■ Excerpt to read

____________________

How we test Vector

A survey of techniques we’ve found useful

14 min read

When we set out to build Vector, we knew that reliability and performance were two of our top priorities. We also knew that even the best of intentions would not be enough to make certain those qualities were realized and reflected in our users' production deployments. Since then, we’ve been continuously evolving and expanding our approach to achieving that level of quality.

There are a few factors that make ensuring robustness a particularly difficult task for software like Vector:

  1. It’s relatively new and not as “battle tested” as more widely deployed software.
  2. The vast majority of its functionality lives at the edges, interfacing with various external systems.
  3. Instead of a monolithic application designed for a single task, it is a collection of components that can be assembled into a near-infinite number of configurations.

This challenge has given us a unique opportunity to apply wide variety of testing techniques:

  • Example-based testing
    • Unit tests
    • Integration tests
  • Generative testing
    • Property-based testing
    • Model-based testing
    • Fuzz testing
  • Black-box testing
    • Performance tests
    • Correctness tests
    • Reliability tests

While there’s no one perfect solution to overcome these difficulties, we’ve found that the combination of these techniques at different layers of the stack has given us a good level of confidence in Vector’s behavior.

In this post, we’ll discuss briefly how we’re using each of these types of tests, their strengths and weaknesses, as well as any tips we have for using them effectively.

Example-based testing

We’ll start off with the types of tests you’re likely most familiar with, the humble unit and integration tests. These are the bread and butter of almost every test suite, and for good reason.

We group them into “example-based” because they both follow the same general pattern. As the developer, you come up with an example input, you have your code process that example, and then you assert that the outcome is what you expected.

A great deal has been written on these types of tests already, so we’ll try to keep this section brief and focused on situations where these techniques start to break down.

Unit tests

A unit test is generally defined by the idea of isolation. This can mean different things to different people, but a common definition is that the test is both isolated from the outside world (i.e. no network calls, reading files, etc) and exercises a single component of the system (e.g. one function, class, etc).

In Vector, we’ve found unit tests to be a particularly great fit for our transforms. This makes sense, since transforms are effectively isolated functions that take events in and return events out. For the same reason, we tend to use unit tests extensively around the encoder portions of our sinks.

For other types of components, so much of the functionality is focused on communication with external systems that it can be difficult to isolate logic enough for a unit test. As much as possible, we try to critically assess that difficulty and use it to help find ways we can refactor the design to be more modular and therefore amenable to unit testing. Unit tests are an excellent source of design feedback, so we want to feel that pain and refactor when they’re difficult to write.

____________________

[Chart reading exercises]
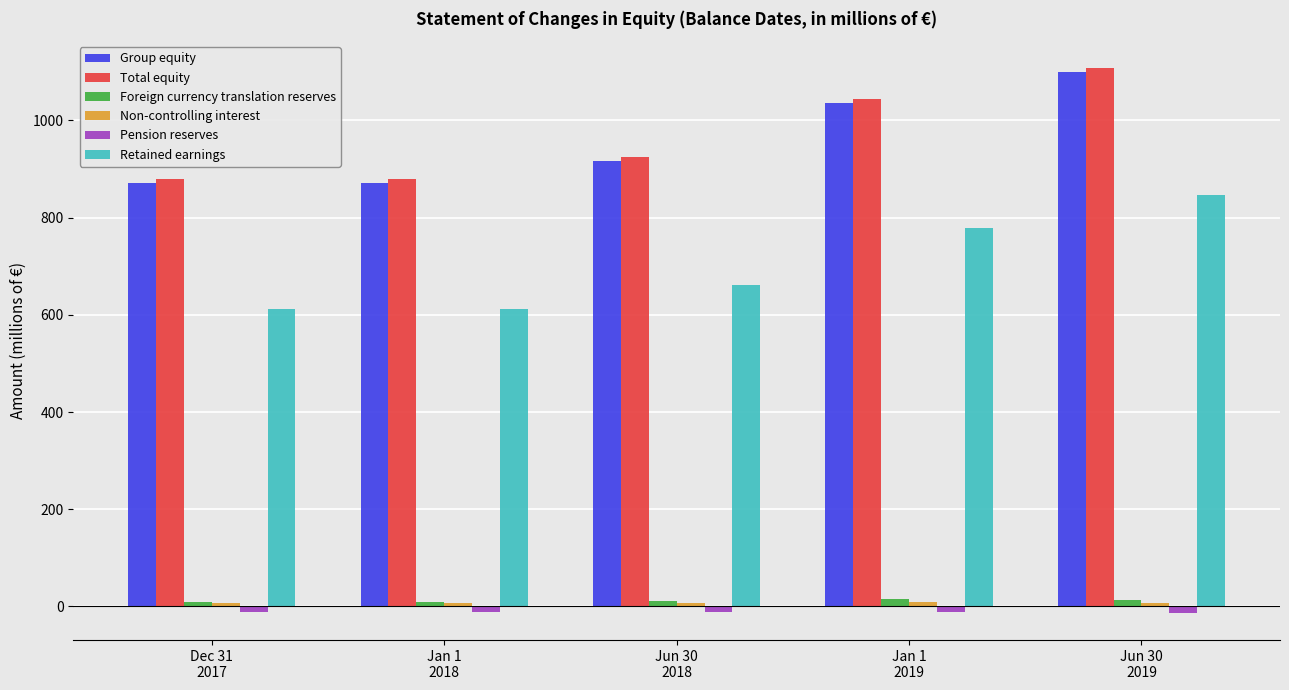

What is the value of the Foreign currency translation reserves bar at the 2nd from the left?

9.1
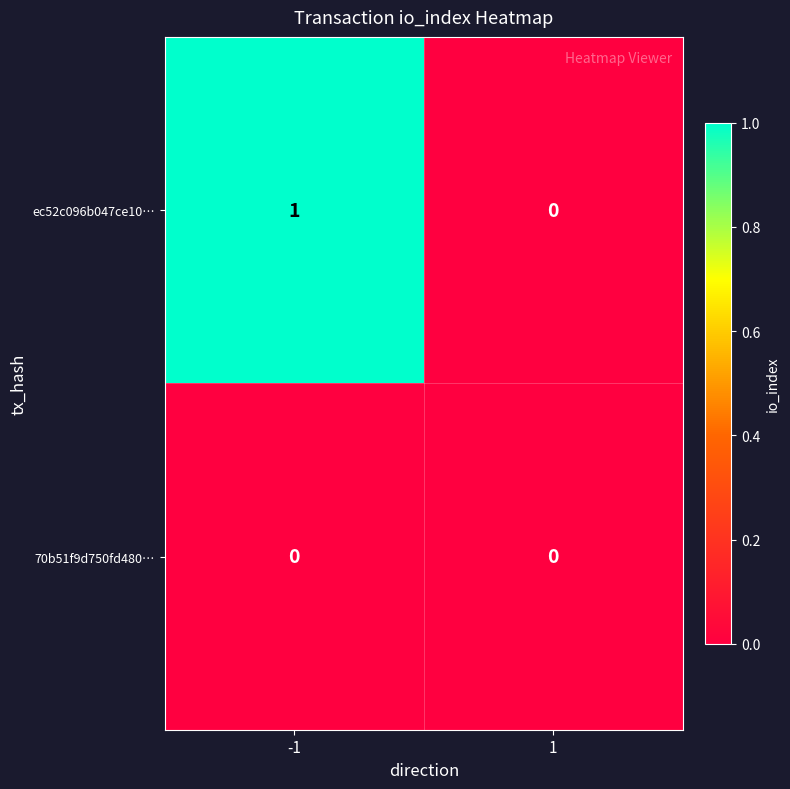

List the series in order of their overall mean, lowest first.

70b51f9d750fd480…, ec52c096b047ce10…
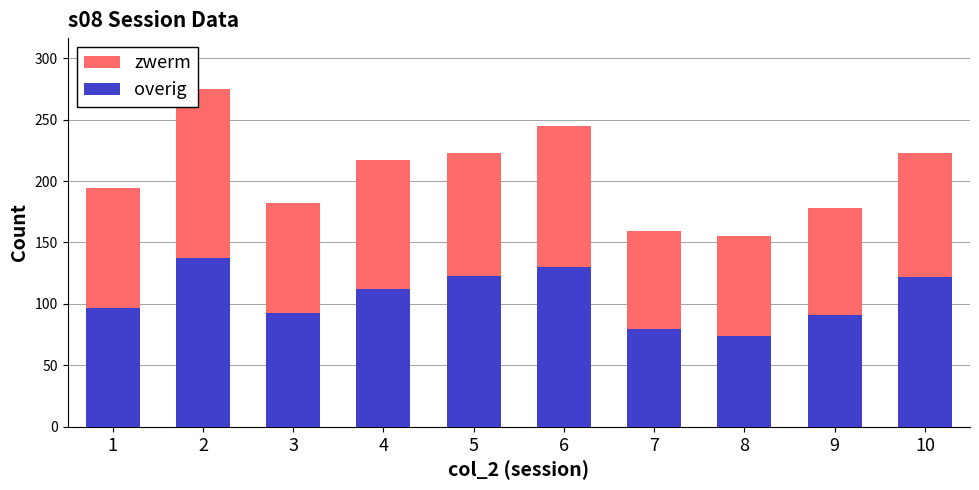

What is the approximate value of overig at 3?

93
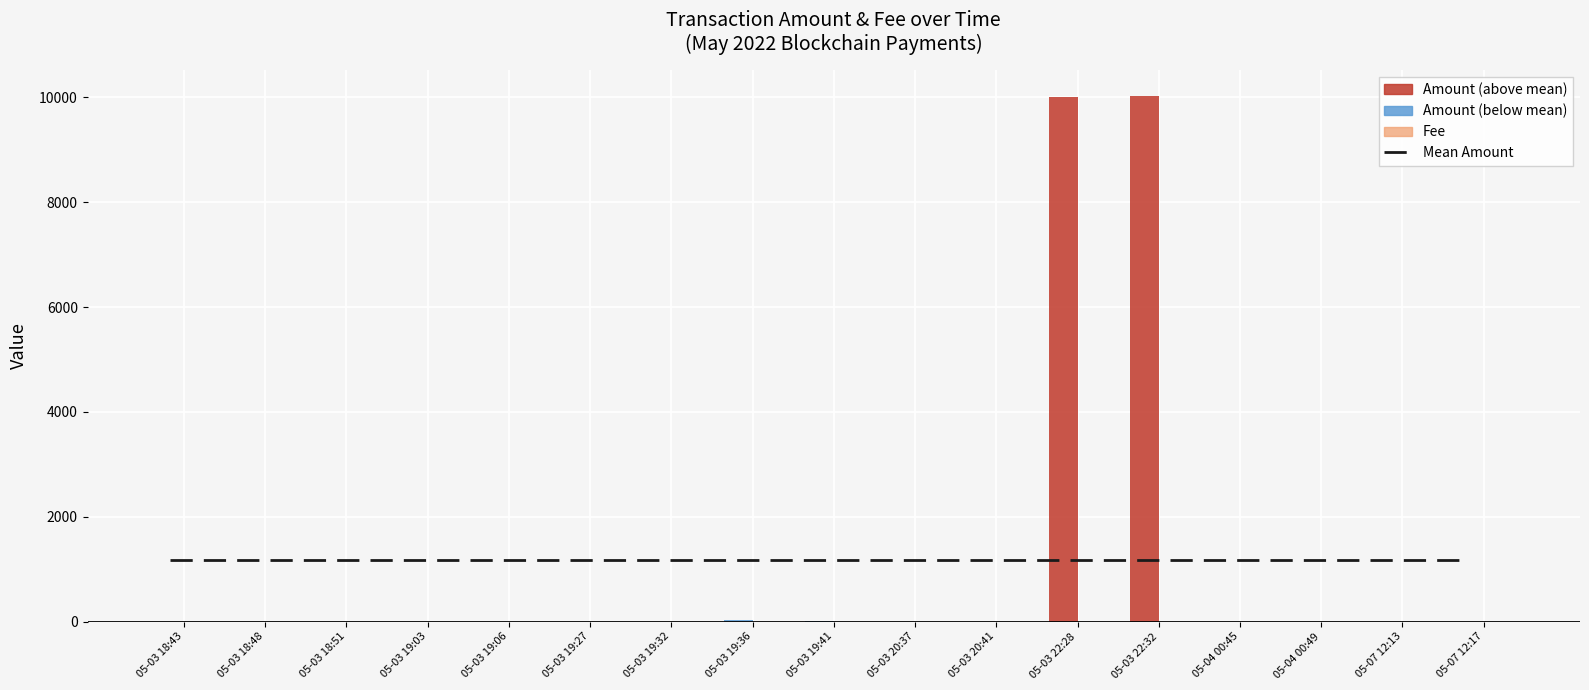

List the series in order of their overall mean, highest first.

Amount, Fee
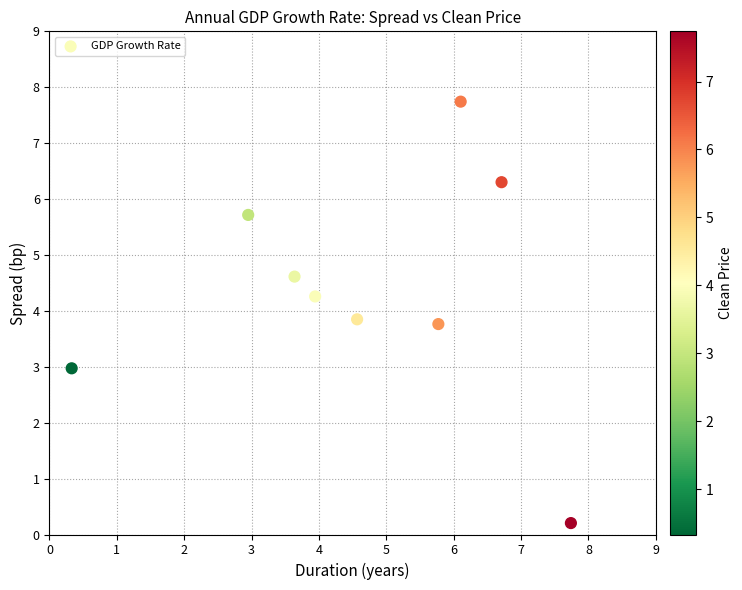

What is the average X value?

4.6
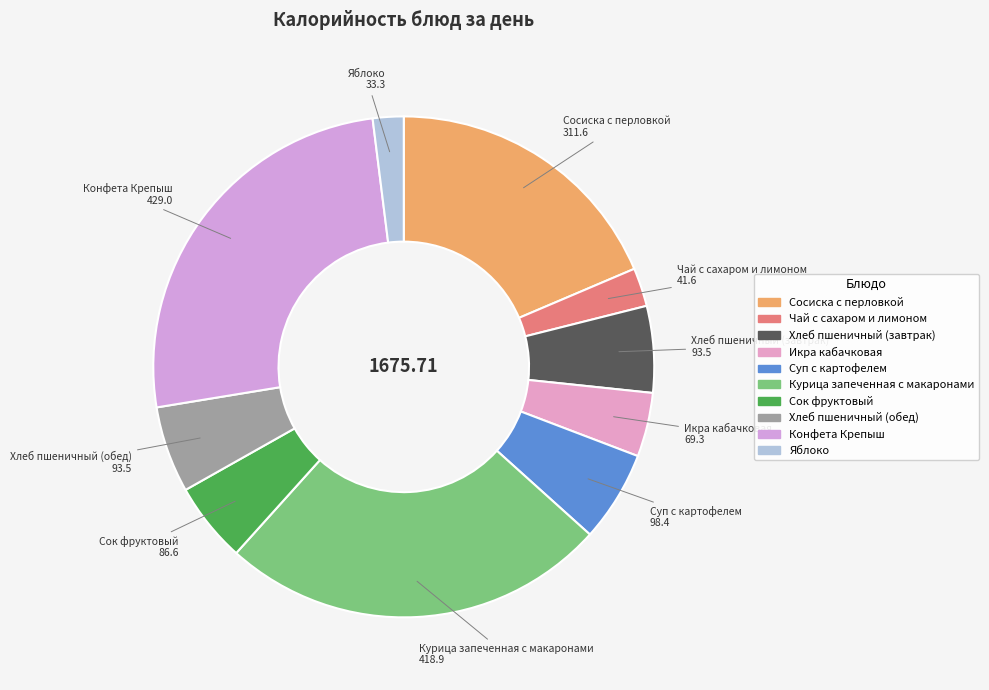

How many slices are in this pie chart?

10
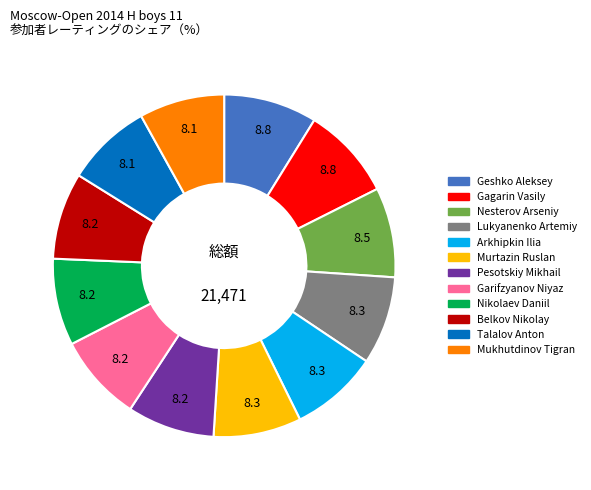

How many segments does this pie chart have?

12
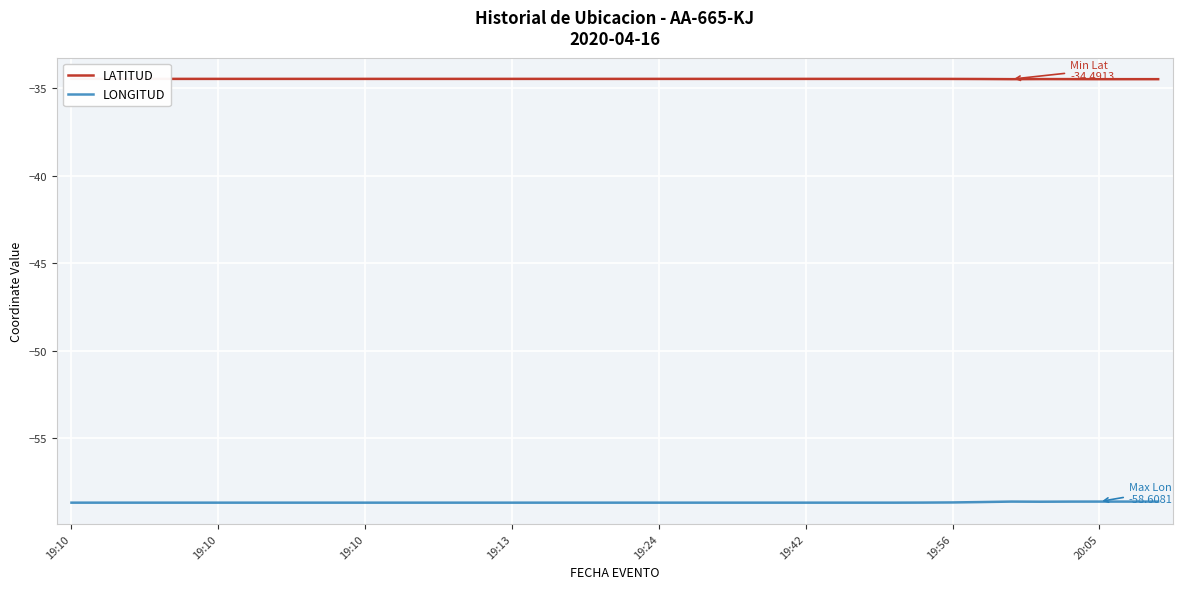

True or false: LATITUD and LONGITUD cross at least once.

False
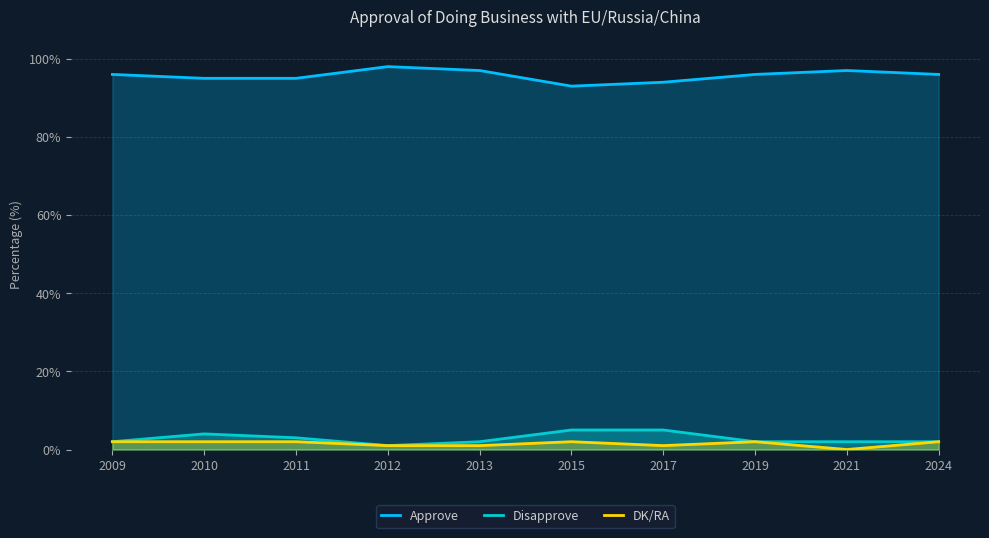

What are all the series names shown in the legend?

Approve, Disapprove, DK/RA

____________________

■ Work instructions
- 1) Set down the part of the Vector testing article running from "There are a" down to "widely deployed software.", word for word.
- 2) Extract, unchanged, every line of the records from the line containing "List the series in order of their overall mean, highest" down to the end of the records, leaving the pictures out.
The article and the records were taken from unrelated sources.

■ Task responses
- 1)
There are a few factors that make ensuring robustness a particularly difficult task for software like Vector:

  1. It’s relatively new and not as “battle tested” as more widely deployed software.

- 2)
List the series in order of their overall mean, highest first.

Amount, Fee

What is the average X value?

4.6

How many slices are in this pie chart?

10

How many segments does this pie chart have?

12

True or false: LATITUD and LONGITUD cross at least once.

False

What are all the series names shown in the legend?

Approve, Disapprove, DK/RA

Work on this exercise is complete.